§ **Selected text**:
'''
(TMU) — Scientists are increasingly reaching a consensus that exposure to air pollution increases the risk of depression and suicide, according to the first review of studies on the subject.
While the harmful effects of breathing filthy air have long been known, a growing body of research has found that the psychological effects of pollution may also be profound.
The review suggests that by cutting air pollution around the world, millions of people could be saved from falling into the throes of depression. However, scientists remain uncertain that they can prove that exposure to toxic air is the definitive cause to depression.
The toxic particles emitted by cars and industrial source are believed to cause inflammation in the brain as they seep into the bloodstream following inhalation, or even potentially through impacts on the production of stress hormones.
'''
§ **Work instruction 1**: Retype the air pollution passage word for word, starting at "(TMU) — Scientists" and ending at "of stress hormones.".
§ **Work instruction 2**:
Answer these questions from the air pollution passage:
(a) According to the first review of studies, exposure to air pollution increases the risk of what two things?
(b) How many people could be saved from depression by cutting air pollution around the world?
(c) What are the toxic particles believed to cause in the brain?
§ **Work instruction 3**: Proceed with the passage on air pollution and depression, picking up after its final sentence.

§ **Source material**:
'''
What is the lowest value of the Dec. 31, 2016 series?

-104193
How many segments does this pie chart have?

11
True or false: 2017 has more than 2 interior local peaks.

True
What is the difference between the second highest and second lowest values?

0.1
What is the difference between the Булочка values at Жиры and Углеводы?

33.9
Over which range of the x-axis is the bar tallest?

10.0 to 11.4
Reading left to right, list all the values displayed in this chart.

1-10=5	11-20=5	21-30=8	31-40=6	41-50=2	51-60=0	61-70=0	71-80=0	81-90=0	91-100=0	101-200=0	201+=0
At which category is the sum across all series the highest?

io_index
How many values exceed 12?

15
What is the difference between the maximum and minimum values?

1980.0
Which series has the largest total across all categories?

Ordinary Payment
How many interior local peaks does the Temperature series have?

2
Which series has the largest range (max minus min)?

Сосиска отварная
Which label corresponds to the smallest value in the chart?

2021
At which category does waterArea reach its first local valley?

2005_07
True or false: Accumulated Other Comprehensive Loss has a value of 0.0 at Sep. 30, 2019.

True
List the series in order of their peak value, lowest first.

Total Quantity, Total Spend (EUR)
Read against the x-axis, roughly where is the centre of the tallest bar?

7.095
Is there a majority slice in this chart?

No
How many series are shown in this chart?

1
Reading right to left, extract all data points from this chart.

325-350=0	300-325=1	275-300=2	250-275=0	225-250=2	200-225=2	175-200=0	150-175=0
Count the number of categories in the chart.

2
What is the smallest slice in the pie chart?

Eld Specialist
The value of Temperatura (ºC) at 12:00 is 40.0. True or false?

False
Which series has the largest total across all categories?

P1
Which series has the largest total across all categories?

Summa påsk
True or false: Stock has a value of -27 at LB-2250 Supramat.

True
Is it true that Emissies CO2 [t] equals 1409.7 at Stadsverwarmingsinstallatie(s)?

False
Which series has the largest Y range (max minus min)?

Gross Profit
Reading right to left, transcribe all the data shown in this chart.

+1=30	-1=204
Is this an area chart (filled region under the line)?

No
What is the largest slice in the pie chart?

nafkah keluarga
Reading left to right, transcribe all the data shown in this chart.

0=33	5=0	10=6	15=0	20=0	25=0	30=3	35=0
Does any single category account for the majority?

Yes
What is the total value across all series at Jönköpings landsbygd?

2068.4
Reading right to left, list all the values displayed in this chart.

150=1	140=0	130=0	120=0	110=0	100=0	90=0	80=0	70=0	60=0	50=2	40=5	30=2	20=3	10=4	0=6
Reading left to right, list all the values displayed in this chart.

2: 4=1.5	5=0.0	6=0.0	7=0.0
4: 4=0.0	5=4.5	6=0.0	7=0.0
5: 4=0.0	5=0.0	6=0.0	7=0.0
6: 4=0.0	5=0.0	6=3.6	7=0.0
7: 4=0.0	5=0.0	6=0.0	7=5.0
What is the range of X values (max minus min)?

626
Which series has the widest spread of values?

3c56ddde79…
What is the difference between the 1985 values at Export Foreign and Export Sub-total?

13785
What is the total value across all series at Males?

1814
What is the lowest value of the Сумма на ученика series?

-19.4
'''
§ **Exercise response 1**:
(TMU) — Scientists are increasingly reaching a consensus that exposure to air pollution increases the risk of depression and suicide, according to the first review of studies on the subject.
While the harmful effects of breathing filthy air have long been known, a growing body of research has found that the psychological effects of pollution may also be profound.
The review suggests that by cutting air pollution around the world, millions of people could be saved from falling into the throes of depression. However, scientists remain uncertain that they can prove that exposure to toxic air is the definitive cause to depression.
The toxic particles emitted by cars and industrial source are believed to cause inflammation in the brain as they seep into the bloodstream following inhalation, or even potentially through impacts on the production of stress hormones.

§ **Exercise response 2**:
(a) Depression and suicide
(b) Millions
(c) Inflammation

§ **Exercise response 3**:
In a press release, lead author Dr. Isobel Braithwaite of University College London (UCL) said:
“We already know that air pollution is bad for people’s health, with numerous physical health risks ranging from heart and lung disease to stroke and a higher risk of dementia.
Here, we’re showing that air pollution could be causing substantial harm to our mental health as well, making the case for cleaning up the air we breathe even more urgent.”
Depression and suicide risk linked to air pollution | UCL News – UCL – London's Global University https://t.co/3Gxeui6Lwx
— Plume Plotter (@plumeplotter) December 18, 2019
The review, published Wednesday in Environmental Health Perspectives, looked at studies from 16 countries that investigated the long-term impact of breathing in toxic airborne particles. Researchers found 25 studies meeting their criteria and used them to look at the correlation between long-term exposure to particulate matter and depression, suicide, anxiety, bipolar disorder, and psychosis.
The strongest associations were found between exposure and depression and suicide. However, only limited links were found with anxiety and none with bipolar disorder and psychosis.
Researchers remain unsure about whether air pollution is the actual cause of mental health problems or is simply associated with them, but evidence does exist that there is a physical connection.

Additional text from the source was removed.